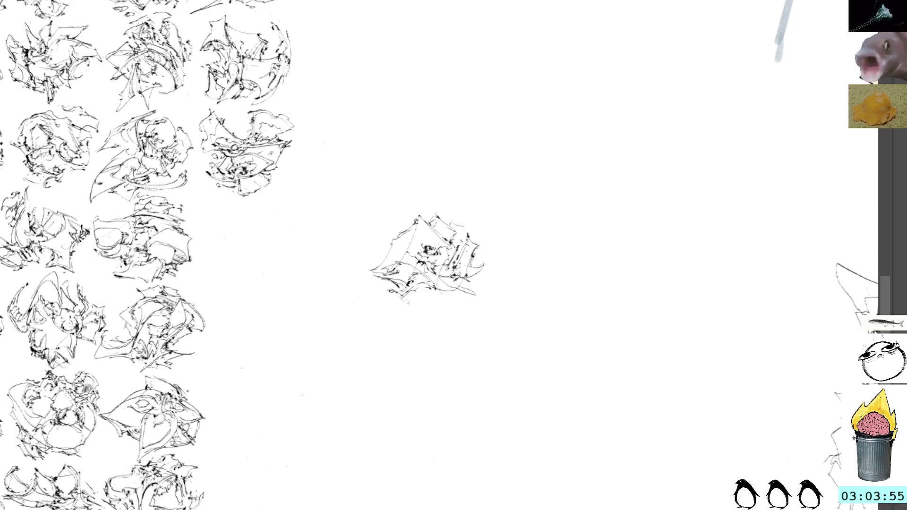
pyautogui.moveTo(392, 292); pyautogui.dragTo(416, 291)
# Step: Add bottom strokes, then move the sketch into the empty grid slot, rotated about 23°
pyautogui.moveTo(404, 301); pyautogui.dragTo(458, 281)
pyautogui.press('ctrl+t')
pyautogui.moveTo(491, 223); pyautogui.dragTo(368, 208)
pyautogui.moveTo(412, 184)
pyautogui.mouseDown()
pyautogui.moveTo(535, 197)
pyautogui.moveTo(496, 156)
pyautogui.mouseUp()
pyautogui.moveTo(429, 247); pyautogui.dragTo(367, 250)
==
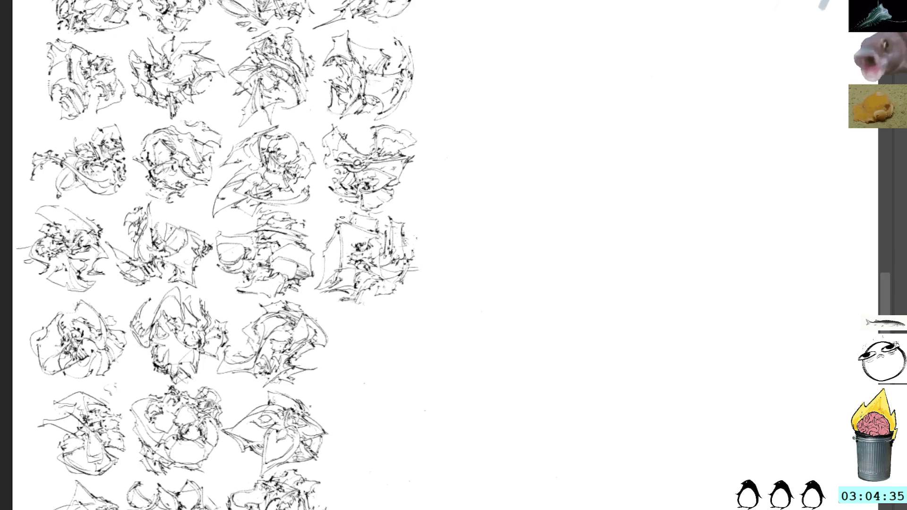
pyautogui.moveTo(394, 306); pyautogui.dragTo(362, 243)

*Activity*:
Copy verbatim, from the listing above, each line from the one containing "pyautogui.moveTo(535, 197)" down to the one containing "pyautogui.moveTo(429, 247); pyautogui.dragTo(367, 250)", inclusive.

*Exercise result*:
pyautogui.moveTo(535, 197)
pyautogui.moveTo(496, 156)
pyautogui.mouseUp()
pyautogui.moveTo(429, 247); pyautogui.dragTo(367, 250)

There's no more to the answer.